Spring Break is approaching fast, but not fast enough, damnit. Instead, we have two more weeks jammed full of more possible deadlines than even the most ruthless team of teachers could assemble. But somehow they did -- I know what they were thinking too! Hey let's see if we can really make him destroy his sleep schedule! Maybe that rumor about never being the same after five consecutive days without sleep is true? Let's test it out on the students and see if we can push their stress levels to the max.

Well, it's working. Each weekend gets further and further away, so you just have to start the weekends a little earlier. Pretty soon it's four in the morning on a Monday night and you realize you have a 9:30 Tuesday morning class. Somehow in the next five hours you have to get sober, get some sleep, write a paper on Jung's opinion on the similarity between Helen of Troy and Aphrodite and get to class somewhat resembling a rationally thinking male. The question sets in ... "Jesus, when is Spring Break?"

But rather than an answer, the only response we get from Jesus is a Mel Gibson movie that comes out on Ash Wednesday (tomorrow, for you pagans). And of course there is the little catastrophe surrounding the movie: Gibson is getting criticism that the movie may make people anti-Semitic because the way the Jewish council treats Jesus ... but wait a minute guys, that actually did happen. It is written down in a book that some folks consider to be the Holy Word of God, but who am I to point that out -- no one reads anymore anyway.

Anti-Semitic or not, Mel could not have bought better publicity for his theatrical stunt which involves a rather graphic crucifixion scene.
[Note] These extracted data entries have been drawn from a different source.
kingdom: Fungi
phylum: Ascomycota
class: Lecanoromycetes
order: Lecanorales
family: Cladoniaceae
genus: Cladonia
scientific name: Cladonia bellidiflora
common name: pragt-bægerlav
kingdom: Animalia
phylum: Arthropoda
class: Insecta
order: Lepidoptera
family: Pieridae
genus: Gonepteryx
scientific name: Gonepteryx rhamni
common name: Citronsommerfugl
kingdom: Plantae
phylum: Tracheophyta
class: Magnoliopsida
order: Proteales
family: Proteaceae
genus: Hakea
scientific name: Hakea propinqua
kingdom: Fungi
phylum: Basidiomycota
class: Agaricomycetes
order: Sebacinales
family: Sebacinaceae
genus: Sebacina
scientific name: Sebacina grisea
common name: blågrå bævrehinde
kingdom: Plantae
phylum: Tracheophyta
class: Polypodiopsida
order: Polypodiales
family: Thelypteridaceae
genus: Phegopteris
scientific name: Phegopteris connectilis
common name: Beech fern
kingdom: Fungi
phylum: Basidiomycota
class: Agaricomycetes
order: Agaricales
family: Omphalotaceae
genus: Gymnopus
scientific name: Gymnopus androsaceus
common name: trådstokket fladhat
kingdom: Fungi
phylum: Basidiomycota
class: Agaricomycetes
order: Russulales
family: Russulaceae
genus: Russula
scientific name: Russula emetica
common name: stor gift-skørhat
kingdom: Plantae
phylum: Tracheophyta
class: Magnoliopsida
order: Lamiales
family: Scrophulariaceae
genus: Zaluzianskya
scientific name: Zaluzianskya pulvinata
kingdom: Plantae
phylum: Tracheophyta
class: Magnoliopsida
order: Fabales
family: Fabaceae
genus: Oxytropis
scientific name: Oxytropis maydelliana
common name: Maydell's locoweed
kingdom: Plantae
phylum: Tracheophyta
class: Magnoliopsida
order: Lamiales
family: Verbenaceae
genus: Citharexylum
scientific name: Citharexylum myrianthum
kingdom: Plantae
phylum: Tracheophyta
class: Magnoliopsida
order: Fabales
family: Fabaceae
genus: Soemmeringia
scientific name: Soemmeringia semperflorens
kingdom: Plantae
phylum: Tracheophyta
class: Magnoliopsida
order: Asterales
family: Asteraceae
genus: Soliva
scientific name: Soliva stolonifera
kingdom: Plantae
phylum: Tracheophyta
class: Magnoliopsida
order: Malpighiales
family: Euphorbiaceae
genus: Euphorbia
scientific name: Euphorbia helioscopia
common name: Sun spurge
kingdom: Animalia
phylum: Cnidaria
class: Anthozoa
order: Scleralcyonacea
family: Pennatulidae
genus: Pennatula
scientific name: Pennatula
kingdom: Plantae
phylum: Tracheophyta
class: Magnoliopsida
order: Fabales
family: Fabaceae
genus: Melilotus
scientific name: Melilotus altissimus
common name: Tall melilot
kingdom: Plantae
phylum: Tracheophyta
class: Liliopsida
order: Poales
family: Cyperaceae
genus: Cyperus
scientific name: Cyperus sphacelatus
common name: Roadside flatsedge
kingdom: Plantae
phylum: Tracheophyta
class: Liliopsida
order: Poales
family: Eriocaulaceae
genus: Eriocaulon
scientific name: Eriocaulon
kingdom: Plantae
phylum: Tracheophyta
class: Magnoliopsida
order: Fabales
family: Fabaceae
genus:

He's going to make a killing on this movie, and we are going to flock to the theater to watch an execution. For some reason this just seems a little morbid to me, but hey, back to Spring Break.

Spring Break is in two weeks, and thank God Almighty in heaven above that "The Sopranos" is starting back right in the middle of it. Too bad we will be burning our pale skin on the beaches of the Dominican Republic while the first episode is running in living rooms across the country. But how and the hell can you complain about not watching TV when you are in another country. Well basically you can't, unless you are in a Turkish prison. That's the beauty of these forced holidays -- we get to pass it off to our parents as the only break we get all year, so hopefully they will let us go some place extravagant with a huge group of our friends. And what is it going to turn into? Chaos. That's right absolute and utter pandemonium.

We are not the generation that dances on MTV's "The Grind" for our spring recess; we are the stark raving mad people who get kicked out of hotels. We are an elite group, "Blue Team! Go!" The sun can have its way with me and turn me beet red for all I care -- I am getting out of Charlottesville and I am not taking my books with me. There's always that one teacher who tries to assign things during the break too, as if anyone is ever going to actually complete said task before they get in their departing airports.

Second-year College student Taylor Hollis agrees, "The teacher was like, 'There's a reading assignment over the break,' and I was like, 'Hey man. I'm on vacation.'"

And I don't think I could quite say it better myself, nor so eloquently for that matter.

Enough of this rampant complaining. Back to books and midterms and endless stacks of reading that you should have done back in January. But wait, doesn't some bar have a special tonight? But it's a school night. But you really want to go out. But you have class in the morning. But a beer sounds really good right now.

Just keep it together for two more weeks and then let it go completely. And if there is a crying baby on your flight out of town, then you will truly know that the forces of nature are laughing at you.